- [Entries provided]:
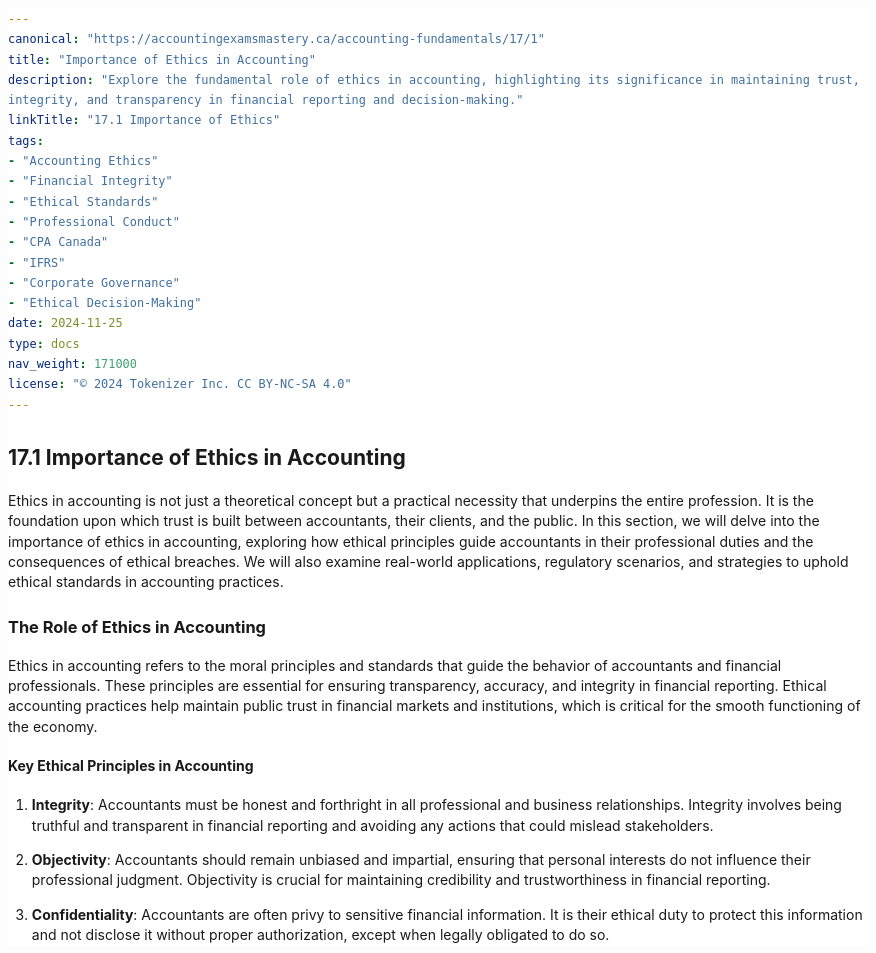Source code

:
 ```yaml
---
canonical: "https://accountingexamsmastery.ca/accounting-fundamentals/17/1"
title: "Importance of Ethics in Accounting"
description: "Explore the fundamental role of ethics in accounting, highlighting its significance in maintaining trust, integrity, and transparency in financial reporting and decision-making."
linkTitle: "17.1 Importance of Ethics"
tags:
- "Accounting Ethics"
- "Financial Integrity"
- "Ethical Standards"
- "Professional Conduct"
- "CPA Canada"
- "IFRS"
- "Corporate Governance"
- "Ethical Decision-Making"
date: 2024-11-25
type: docs
nav_weight: 171000
license: "© 2024 Tokenizer Inc. CC BY-NC-SA 4.0"
---
```


## 17.1 Importance of Ethics in Accounting

Ethics in accounting is not just a theoretical concept but a practical necessity that underpins the entire profession. It is the foundation upon which trust is built between accountants, their clients, and the public. In this section, we will delve into the importance of ethics in accounting, exploring how ethical principles guide accountants in their professional duties and the consequences of ethical breaches. We will also examine real-world applications, regulatory scenarios, and strategies to uphold ethical standards in accounting practices.

### The Role of Ethics in Accounting

Ethics in accounting refers to the moral principles and standards that guide the behavior of accountants and financial professionals. These principles are essential for ensuring transparency, accuracy, and integrity in financial reporting. Ethical accounting practices help maintain public trust in financial markets and institutions, which is critical for the smooth functioning of the economy.

#### Key Ethical Principles in Accounting

1. **Integrity**: Accountants must be honest and forthright in all professional and business relationships. Integrity involves being truthful and transparent in financial reporting and avoiding any actions that could mislead stakeholders.

2. **Objectivity**: Accountants should remain unbiased and impartial, ensuring that personal interests do not influence their professional judgment. Objectivity is crucial for maintaining credibility and trustworthiness in financial reporting.

3. **Confidentiality**: Accountants are often privy to sensitive financial information. It is their ethical duty to protect this information and not disclose it without proper authorization, except when legally obligated to do so.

- [Your task]:
In the entries above, find every line with the word "which" and list it.

- [Task output]:
Ethics in accounting is not just a theoretical concept but a practical necessity that underpins the entire profession. It is the foundation upon which trust is built between accountants, their clients, and the public. In this section, we will delve into the importance of ethics in accounting, exploring how ethical principles guide accountants in their professional duties and the consequences of ethical breaches. We will also examine real-world applications, regulatory scenarios, and strategies to uphold ethical standards in accounting practices.
Ethics in accounting refers to the moral principles and standards that guide the behavior of accountants and financial professionals. These principles are essential for ensuring transparency, accuracy, and integrity in financial reporting. Ethical accounting practices help maintain public trust in financial markets and institutions, which is critical for the smooth functioning of the economy.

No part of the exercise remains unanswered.